> [Goal]: Copy out, without alteration, the lines of the records from the one containing "Q: How many bowls" through the one containing "A: The image shows", including both.

> [Exercise data]:
%%

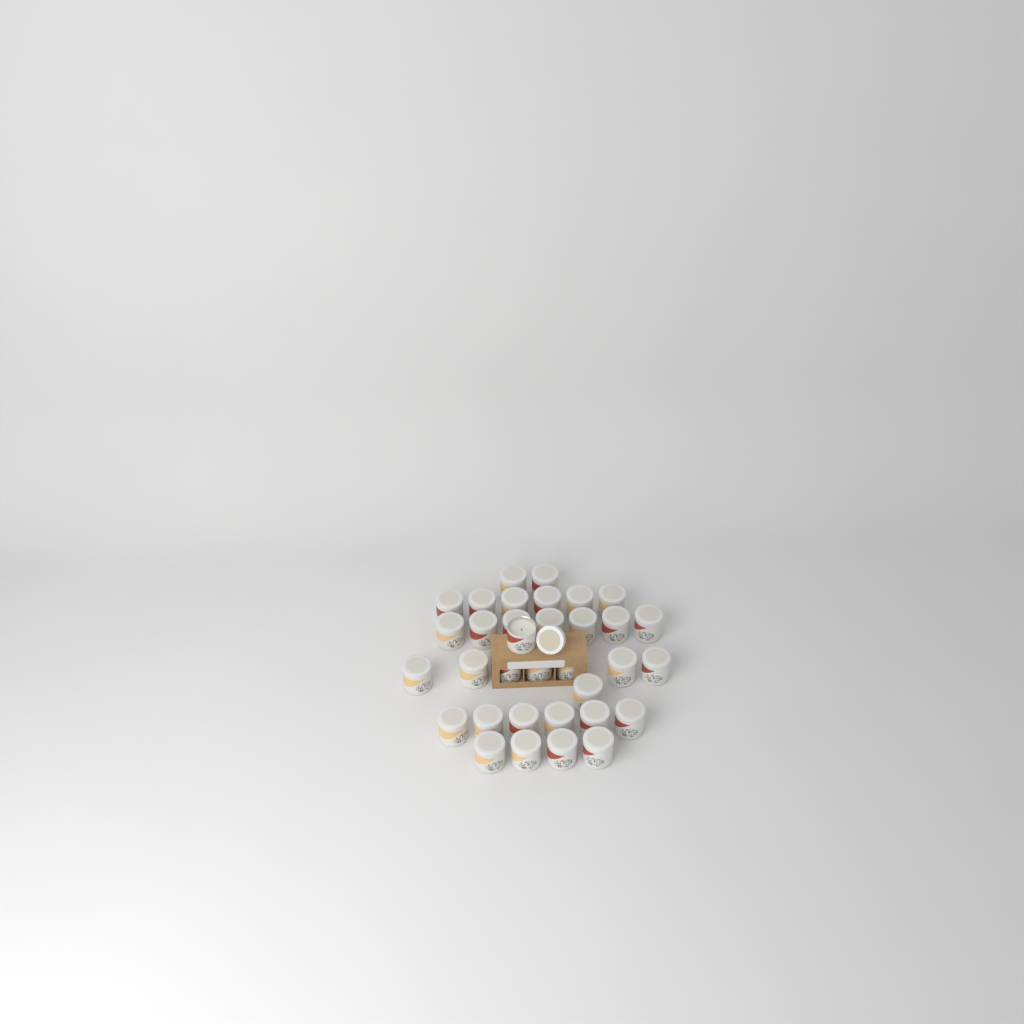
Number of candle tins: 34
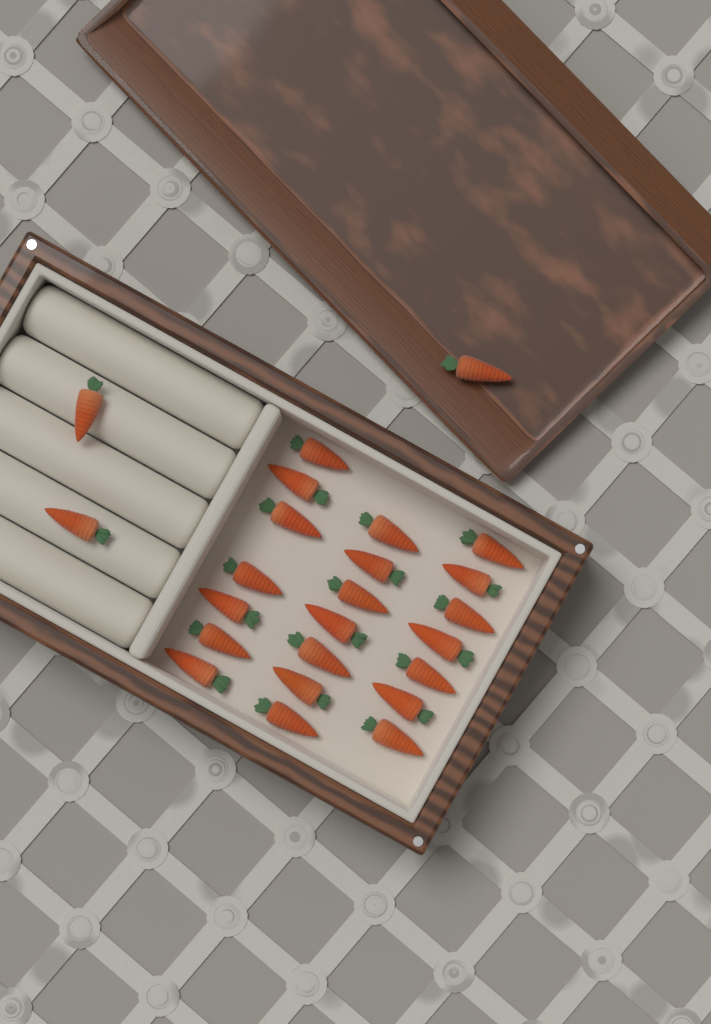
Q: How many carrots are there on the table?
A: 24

%%
%%

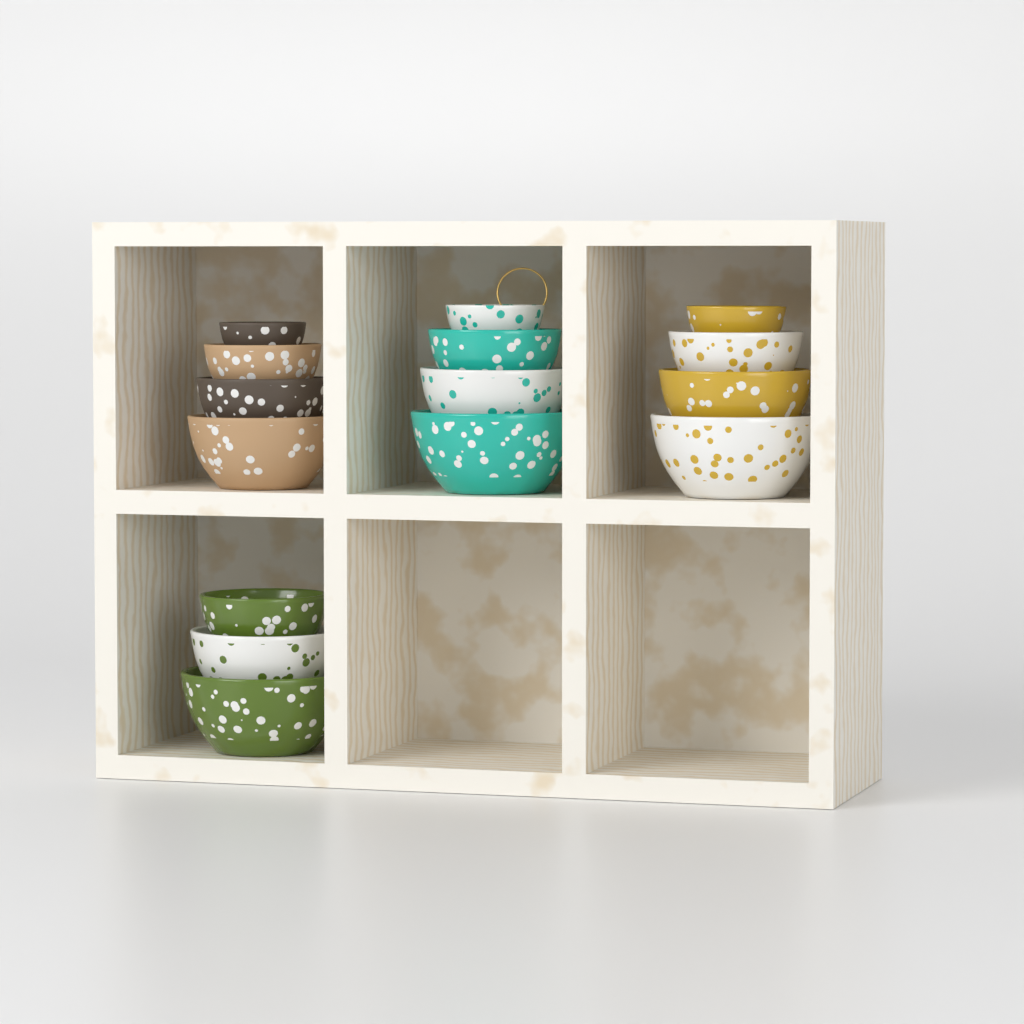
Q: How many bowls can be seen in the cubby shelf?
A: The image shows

%%

> [Task answer]:
Q: How many bowls can be seen in the cubby shelf?
A: The image shows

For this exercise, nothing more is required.